>> START EXCERPTED RECORDS

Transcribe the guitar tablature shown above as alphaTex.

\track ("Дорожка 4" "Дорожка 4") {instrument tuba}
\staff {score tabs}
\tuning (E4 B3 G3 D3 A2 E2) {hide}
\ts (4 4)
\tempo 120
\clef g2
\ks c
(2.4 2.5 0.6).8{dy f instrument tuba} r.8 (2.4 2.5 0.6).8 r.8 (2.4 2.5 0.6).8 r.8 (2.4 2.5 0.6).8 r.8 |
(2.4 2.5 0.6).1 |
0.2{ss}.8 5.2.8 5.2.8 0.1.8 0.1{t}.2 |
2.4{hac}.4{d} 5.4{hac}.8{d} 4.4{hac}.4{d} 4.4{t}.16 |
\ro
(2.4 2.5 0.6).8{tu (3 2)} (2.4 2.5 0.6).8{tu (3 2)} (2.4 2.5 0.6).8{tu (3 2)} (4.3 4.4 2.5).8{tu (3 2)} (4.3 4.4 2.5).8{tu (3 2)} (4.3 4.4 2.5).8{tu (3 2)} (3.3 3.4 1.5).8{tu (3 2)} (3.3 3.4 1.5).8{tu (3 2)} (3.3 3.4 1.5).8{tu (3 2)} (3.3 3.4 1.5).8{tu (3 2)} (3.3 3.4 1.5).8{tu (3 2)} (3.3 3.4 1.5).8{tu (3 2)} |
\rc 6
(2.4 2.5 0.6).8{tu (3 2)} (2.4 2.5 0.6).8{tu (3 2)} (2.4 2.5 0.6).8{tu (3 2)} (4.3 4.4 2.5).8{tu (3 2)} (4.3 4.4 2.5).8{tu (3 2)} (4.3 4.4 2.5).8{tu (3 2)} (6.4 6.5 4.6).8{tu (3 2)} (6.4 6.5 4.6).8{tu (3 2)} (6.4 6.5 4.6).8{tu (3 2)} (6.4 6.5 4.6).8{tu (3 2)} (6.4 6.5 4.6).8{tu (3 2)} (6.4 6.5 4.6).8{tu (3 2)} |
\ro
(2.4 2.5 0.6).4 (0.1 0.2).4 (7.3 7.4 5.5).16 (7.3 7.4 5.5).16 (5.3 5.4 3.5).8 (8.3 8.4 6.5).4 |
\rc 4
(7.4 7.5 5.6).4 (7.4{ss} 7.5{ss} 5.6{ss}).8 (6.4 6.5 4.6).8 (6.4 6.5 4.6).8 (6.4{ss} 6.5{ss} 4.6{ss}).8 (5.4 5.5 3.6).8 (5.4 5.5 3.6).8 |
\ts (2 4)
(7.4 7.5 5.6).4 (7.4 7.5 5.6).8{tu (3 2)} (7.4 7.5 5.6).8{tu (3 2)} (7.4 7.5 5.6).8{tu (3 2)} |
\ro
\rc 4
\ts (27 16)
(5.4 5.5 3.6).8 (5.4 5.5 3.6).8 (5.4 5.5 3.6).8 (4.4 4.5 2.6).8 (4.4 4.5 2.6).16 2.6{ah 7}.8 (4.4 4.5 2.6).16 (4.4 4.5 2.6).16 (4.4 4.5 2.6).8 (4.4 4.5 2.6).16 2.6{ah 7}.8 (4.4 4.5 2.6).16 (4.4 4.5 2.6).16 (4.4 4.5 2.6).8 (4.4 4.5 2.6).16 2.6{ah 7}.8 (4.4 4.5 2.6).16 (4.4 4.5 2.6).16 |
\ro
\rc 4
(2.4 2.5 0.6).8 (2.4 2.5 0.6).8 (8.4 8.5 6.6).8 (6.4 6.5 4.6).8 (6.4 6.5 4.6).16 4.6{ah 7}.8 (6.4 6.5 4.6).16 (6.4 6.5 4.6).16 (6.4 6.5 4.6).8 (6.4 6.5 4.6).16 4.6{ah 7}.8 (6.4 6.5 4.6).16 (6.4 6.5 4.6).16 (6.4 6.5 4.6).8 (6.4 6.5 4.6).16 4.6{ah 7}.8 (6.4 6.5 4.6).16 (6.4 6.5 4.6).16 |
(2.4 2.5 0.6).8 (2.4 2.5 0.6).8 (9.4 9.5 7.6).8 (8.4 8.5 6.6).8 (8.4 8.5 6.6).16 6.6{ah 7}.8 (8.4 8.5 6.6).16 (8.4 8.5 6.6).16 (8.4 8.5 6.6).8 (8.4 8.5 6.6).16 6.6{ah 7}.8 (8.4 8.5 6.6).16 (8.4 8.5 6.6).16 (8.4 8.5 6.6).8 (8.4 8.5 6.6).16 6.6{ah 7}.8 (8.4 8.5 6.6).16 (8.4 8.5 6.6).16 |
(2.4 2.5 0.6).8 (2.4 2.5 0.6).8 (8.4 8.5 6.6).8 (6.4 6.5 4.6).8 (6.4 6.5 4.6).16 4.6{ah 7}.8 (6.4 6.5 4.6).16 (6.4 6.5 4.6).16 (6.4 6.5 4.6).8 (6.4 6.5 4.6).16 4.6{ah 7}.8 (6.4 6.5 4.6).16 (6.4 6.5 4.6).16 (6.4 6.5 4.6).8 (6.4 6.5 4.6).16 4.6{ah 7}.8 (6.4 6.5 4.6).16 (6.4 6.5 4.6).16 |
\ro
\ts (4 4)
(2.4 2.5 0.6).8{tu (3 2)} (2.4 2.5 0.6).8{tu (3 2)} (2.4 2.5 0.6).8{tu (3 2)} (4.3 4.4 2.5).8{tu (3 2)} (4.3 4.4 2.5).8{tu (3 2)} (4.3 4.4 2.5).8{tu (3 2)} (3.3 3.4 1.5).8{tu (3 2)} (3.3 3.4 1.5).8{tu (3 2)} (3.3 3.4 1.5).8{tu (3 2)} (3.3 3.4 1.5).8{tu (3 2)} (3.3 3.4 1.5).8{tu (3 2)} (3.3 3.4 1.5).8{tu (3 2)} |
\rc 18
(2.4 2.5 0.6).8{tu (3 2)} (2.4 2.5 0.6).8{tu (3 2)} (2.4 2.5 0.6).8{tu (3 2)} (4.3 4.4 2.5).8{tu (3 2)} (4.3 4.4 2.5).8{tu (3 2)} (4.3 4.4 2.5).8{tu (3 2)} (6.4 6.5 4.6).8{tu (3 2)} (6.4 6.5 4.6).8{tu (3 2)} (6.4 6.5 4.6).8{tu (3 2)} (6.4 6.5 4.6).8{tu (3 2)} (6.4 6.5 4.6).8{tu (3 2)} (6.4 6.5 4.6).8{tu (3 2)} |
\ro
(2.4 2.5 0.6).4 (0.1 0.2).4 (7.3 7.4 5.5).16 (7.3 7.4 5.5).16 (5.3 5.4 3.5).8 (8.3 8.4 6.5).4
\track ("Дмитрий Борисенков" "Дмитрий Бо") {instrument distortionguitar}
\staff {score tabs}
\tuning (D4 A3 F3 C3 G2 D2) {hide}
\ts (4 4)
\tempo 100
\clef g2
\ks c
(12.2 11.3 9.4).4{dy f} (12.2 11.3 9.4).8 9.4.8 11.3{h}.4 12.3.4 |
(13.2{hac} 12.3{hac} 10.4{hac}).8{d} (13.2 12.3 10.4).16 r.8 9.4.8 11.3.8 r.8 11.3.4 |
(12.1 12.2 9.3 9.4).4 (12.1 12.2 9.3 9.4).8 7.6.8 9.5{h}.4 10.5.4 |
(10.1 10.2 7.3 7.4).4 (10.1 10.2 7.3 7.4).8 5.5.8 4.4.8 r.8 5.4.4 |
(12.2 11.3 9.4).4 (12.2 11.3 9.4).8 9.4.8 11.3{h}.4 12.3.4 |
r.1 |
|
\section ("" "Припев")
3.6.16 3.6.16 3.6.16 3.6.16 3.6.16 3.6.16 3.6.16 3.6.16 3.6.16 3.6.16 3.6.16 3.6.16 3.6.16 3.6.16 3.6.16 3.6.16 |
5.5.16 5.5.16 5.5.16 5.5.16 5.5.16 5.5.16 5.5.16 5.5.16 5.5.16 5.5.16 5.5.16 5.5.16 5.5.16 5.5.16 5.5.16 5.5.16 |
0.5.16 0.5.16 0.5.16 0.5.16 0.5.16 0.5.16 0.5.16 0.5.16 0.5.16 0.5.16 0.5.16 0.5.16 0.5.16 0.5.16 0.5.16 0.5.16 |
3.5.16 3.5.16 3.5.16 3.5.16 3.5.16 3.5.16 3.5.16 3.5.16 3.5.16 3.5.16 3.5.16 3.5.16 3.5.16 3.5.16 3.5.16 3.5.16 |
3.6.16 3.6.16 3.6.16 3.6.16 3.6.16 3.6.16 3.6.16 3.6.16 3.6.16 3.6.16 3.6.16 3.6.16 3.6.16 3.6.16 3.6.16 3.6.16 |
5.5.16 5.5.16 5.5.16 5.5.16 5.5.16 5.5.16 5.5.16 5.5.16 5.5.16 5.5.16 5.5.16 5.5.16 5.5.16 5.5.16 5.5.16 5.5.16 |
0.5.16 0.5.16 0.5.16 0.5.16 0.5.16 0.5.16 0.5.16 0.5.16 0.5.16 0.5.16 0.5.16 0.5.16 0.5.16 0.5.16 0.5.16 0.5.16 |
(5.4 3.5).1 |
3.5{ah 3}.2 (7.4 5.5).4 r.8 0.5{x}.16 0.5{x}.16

>> END EXCERPTED RECORDS

* WHAT YOU WILL DO
Count the lines in the rows above that contain the string "tuba". Reply with the number alone.

* RESULT
2